JOB ITEM — Print the lines below word for word, changing nothing.

▬▬▬▬▬▬▬▬▬▬

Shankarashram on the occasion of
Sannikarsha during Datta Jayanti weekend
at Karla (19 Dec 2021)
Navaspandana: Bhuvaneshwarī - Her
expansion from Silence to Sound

▬▬▬▬▬▬▬▬▬▬

RESPONSE BOX —
Shankarashram on the occasion of
Sannikarsha during Datta Jayanti weekend
at Karla (19 Dec 2021)
Navaspandana: Bhuvaneshwarī - Her
expansion from Silence to Sound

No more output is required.